National recruitment legislation and practice
Under the 1965 constitution of the Cook Islands, defence is the responsibility of New Zealand. This responsibility would be acted upon only at the request of the government of the Cook Islands. The New Zealand armed forces administer a Mutual Assistance Programme, which aims to support the Pacific Patrol Boat operations and the police, and provides training, including in using and securing small arms.6
The 1974 constitution of Niue, which provides for self-government in free association with New Zealand, states that New Zealand is responsible for external affairs and defence.7 Under New Zealand's Niue Constitution Act, No. 42 of 1974, "Nothing in this Act or in the Constitution shall affect the responsibilities of Her Majesty The Queen in right of New Zealand for the external affairs and defence of Niue".8
Under the 1962 Treaty of Friendship between Samoa and New Zealand, New Zealand agrees to "consider sympathetically" requests from Samoa for "technical, administrative and other assistance", and both governments agree to consult as appropriate on "matters of mutual interest and concern". Under a Mutual Assistance Programme, the New Zealand armed forces have provided training for Samoan police officers in preparation for their deployment with the UN in Timor-Leste.9
5 The Statesman's Yearbook 2004, op. cit.

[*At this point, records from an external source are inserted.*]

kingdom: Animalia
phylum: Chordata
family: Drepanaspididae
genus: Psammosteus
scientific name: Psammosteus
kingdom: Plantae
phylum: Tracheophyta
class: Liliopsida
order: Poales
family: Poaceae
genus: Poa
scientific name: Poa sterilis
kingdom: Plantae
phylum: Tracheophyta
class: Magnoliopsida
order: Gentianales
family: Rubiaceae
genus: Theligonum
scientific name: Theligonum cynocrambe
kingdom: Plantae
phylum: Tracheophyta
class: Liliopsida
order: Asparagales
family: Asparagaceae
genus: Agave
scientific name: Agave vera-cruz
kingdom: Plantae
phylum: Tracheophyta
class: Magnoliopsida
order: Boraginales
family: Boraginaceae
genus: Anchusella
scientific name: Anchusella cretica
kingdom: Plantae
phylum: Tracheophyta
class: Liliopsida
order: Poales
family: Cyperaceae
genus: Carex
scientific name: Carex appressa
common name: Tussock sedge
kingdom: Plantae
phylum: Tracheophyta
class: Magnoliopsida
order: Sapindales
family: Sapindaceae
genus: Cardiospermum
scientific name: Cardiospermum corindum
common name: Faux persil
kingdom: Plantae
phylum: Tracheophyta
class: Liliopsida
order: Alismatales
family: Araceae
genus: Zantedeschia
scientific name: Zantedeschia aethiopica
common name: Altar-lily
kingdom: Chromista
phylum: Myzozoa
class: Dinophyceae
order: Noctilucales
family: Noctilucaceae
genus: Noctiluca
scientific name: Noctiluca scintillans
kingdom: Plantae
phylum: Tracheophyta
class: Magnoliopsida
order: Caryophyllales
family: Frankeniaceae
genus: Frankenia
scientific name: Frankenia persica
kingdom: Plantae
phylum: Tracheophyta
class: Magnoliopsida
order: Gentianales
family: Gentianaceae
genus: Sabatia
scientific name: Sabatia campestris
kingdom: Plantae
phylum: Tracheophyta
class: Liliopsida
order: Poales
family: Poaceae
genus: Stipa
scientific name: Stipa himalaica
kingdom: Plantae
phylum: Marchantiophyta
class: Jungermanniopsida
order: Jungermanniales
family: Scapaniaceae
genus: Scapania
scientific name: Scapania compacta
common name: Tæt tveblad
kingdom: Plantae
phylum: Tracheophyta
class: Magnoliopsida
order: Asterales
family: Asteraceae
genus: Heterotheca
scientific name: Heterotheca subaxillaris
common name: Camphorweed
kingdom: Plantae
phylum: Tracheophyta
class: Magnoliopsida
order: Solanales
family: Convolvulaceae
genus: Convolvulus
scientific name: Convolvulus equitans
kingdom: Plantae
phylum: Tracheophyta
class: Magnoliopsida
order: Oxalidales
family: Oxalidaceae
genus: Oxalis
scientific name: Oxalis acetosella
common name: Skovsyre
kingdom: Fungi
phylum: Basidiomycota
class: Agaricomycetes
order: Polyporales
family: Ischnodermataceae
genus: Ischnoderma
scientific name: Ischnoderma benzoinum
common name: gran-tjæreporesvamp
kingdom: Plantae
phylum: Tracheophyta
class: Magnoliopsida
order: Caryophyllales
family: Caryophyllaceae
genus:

6 New Zealand Ministry of Foreign Affairs and Trade, Cook Islands Country Paper, August 2003, http://www.mfat.govt.nz (Foreign and trade policy, Pacific, Pacific Island relationships).
7 New Zealand Ministry of Foreign Affairs and Trade, Niue Country Paper, August 2003. 8 Niue Constitution Act, posted at New Zealand Ministry of Foreign Affairs and Trade.
9 New Zealand Ministry of Foreign Affairs and Trade, Samoa Country Paper, May 2003.